Susan (Sue) Ashford is the chair of the Management and Organizations group at the Ross School of Business, University of Michigan where she holds the Michael and Susan Jandernoa Professorship in Management and Organization. She was previously on the faculty of the Tuck School of Business at Dartmouth College (1983-1991) and received her MS and Ph.D. degrees from Northwestern University. Sue was the the Ross school’s Associate Dean for the PhD program (1994-1995), Senior Associate Dean for Academic Affairs (1998-2002), and Associate Dean for Leadership Programming and the Executive MBA (2006-2010).
Sue’s passion is using her teaching and research work to help people to be maximally effective in their work settings, with an emphasis on self-leadership, proactivity, change from below, and leadership and its development.

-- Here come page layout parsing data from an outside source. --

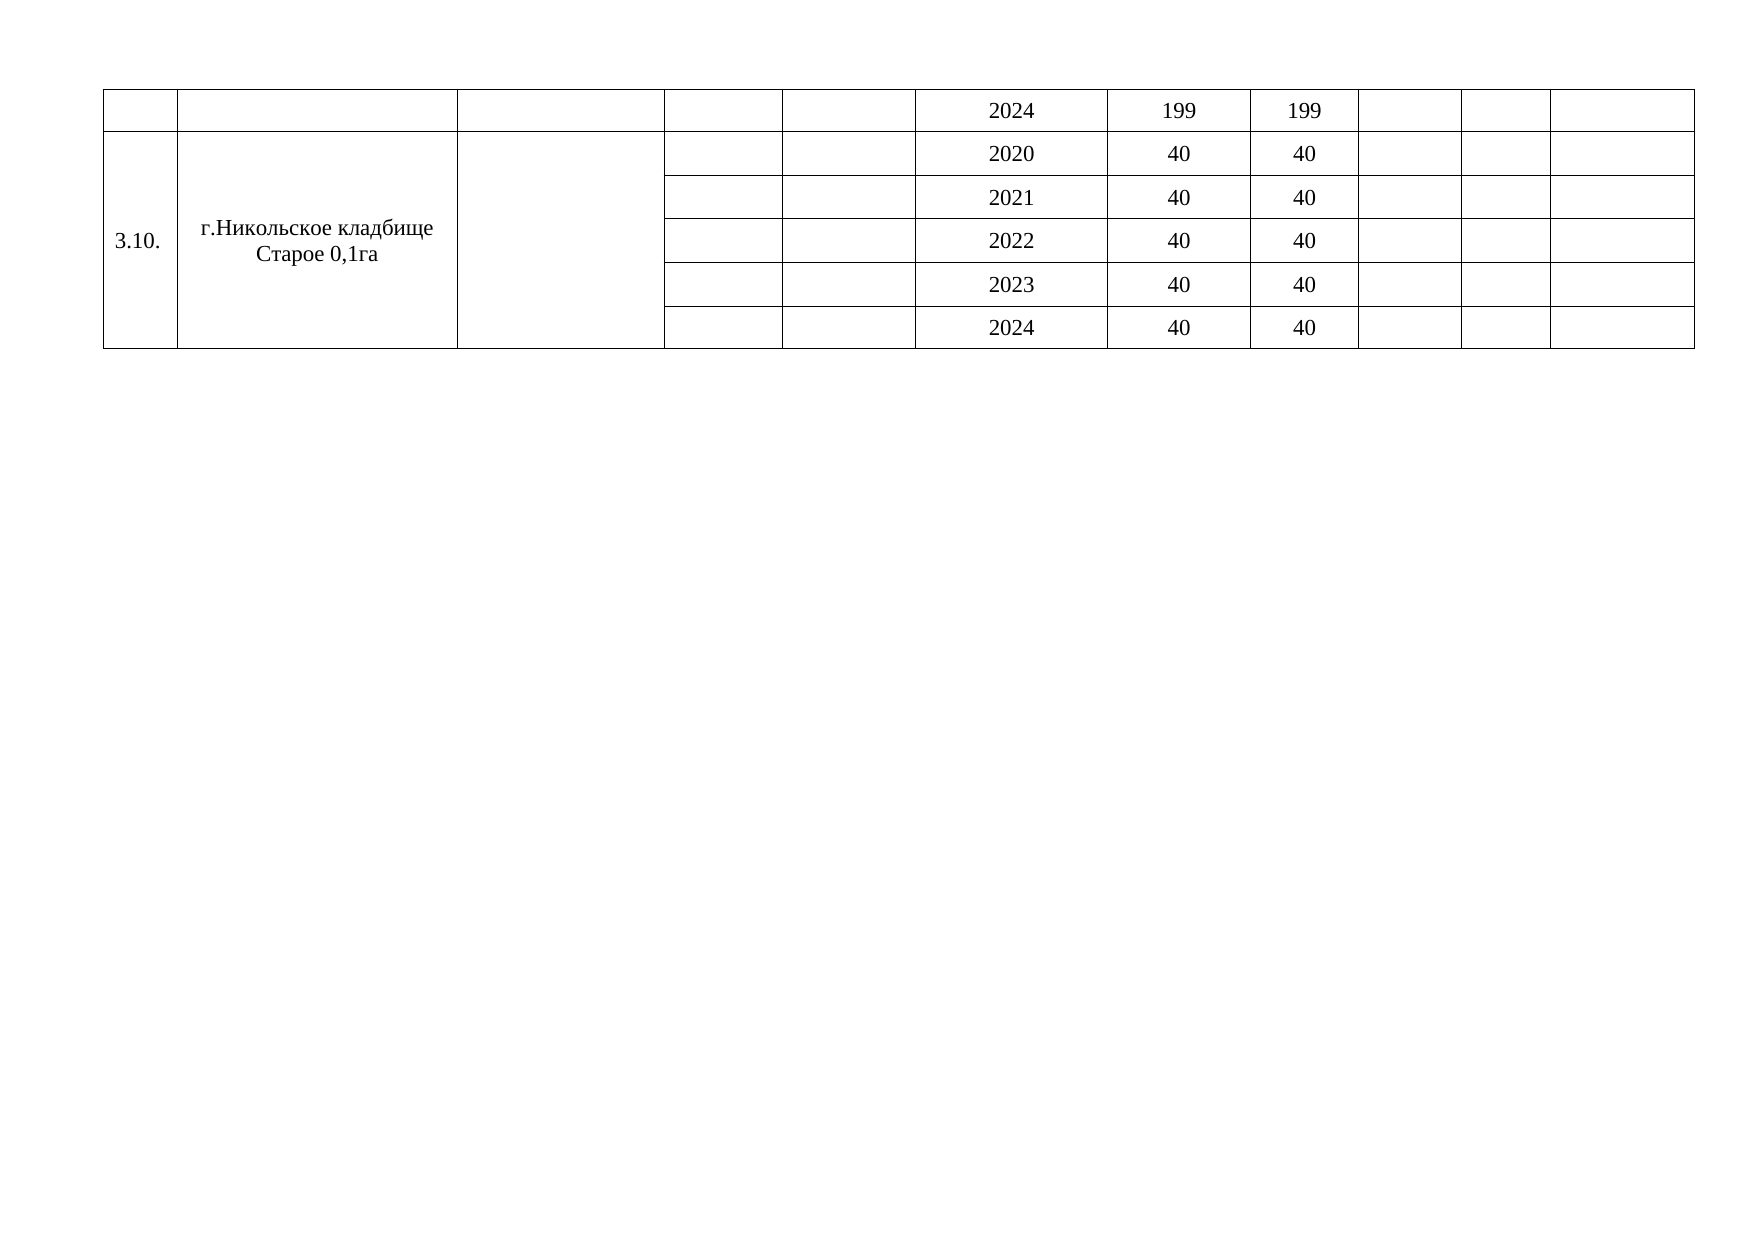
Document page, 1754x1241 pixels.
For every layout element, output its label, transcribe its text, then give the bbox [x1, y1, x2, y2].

table_cell 2020 [916, 132, 1107, 174]
table_cell [665, 307, 782, 348]
table_cell 40 [1251, 219, 1358, 262]
table_cell 199 [1108, 90, 1250, 131]
table_cell [1551, 307, 1694, 348]
table_cell [665, 219, 782, 262]
table_cell 40 [1251, 176, 1358, 218]
table_cell [458, 132, 664, 348]
table_cell [1462, 132, 1550, 174]
table_cell [1462, 90, 1550, 131]
table_cell 2023 [916, 263, 1107, 306]
table_cell [1359, 176, 1461, 218]
table_cell 2021 [916, 176, 1107, 218]
table_cell 2024 [916, 307, 1107, 348]
table_cell 40 [1108, 132, 1250, 174]
table_cell [783, 263, 915, 306]
table_cell [783, 132, 915, 174]
table_cell 40 [1108, 307, 1250, 348]
table_cell [1359, 90, 1461, 131]
table_cell 199 [1251, 90, 1358, 131]
table_cell 40 [1251, 307, 1358, 348]
table_cell [1551, 263, 1694, 306]
table_cell 3.10. [104, 132, 177, 348]
table_cell [1359, 263, 1461, 306]
table_cell [1462, 263, 1550, 306]
table_cell [1462, 307, 1550, 348]
table_cell [1551, 90, 1694, 131]
table_cell [1359, 219, 1461, 262]
table_cell [783, 90, 915, 131]
table_cell 2024 [916, 90, 1107, 131]
table_cell [1462, 176, 1550, 218]
table_cell [1359, 132, 1461, 174]
table_cell [1551, 132, 1694, 174]
table_cell [1359, 307, 1461, 348]
table_cell [783, 219, 915, 262]
table_cell 2022 [916, 219, 1107, 262]
table_cell [665, 263, 782, 306]
table_cell [665, 176, 782, 218]
table_cell [1551, 176, 1694, 218]
table_cell 40 [1108, 176, 1250, 218]
table_cell [665, 132, 782, 174]
table_cell [1551, 219, 1694, 262]
table_cell 40 [1108, 219, 1250, 262]
table_cell [665, 90, 782, 131]
table_cell [783, 176, 915, 218]
table_cell г.Никольское кладбище Старое 0,1га [178, 132, 457, 348]
table_cell 40 [1108, 263, 1250, 306]
table_cell [1462, 219, 1550, 262]
table_cell 40 [1251, 263, 1358, 306]
table_cell [783, 307, 915, 348]
table_cell 40 [1251, 132, 1358, 174]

She teaches at the Ross School, focusing on negotiation and leadership. She also teaches in the Ascending to the C-suite program for Inforum, a professional organization committed to accelerating careers for women in Michigan and the Leading Women Executives program in Chicago.
Sue has made research contributions in the areas of leadership development and leader effectiveness, middle management voice and issue selling, job insecurity, and individual proactivity. Her research has been published in a variety of top academic outlets and as advice for managers in the Harvard Business Review, the Harvard Business Review blog, and New York Magazine. Her latest podcast is “Why everyone should see themselves as a leader” in HBR’s Ideacast series.
In 2002, Sue was named a Fellow of the Academy of Management, recognizing the top 1% of scholars in a world-wide professional association of nearly 20,000 professors and practitioners interested in improving management scholarship, education, and practice. That association also awarded her the prestigious Career Achievement Award for Distinguished Scholarly Contributions to Management in 2017.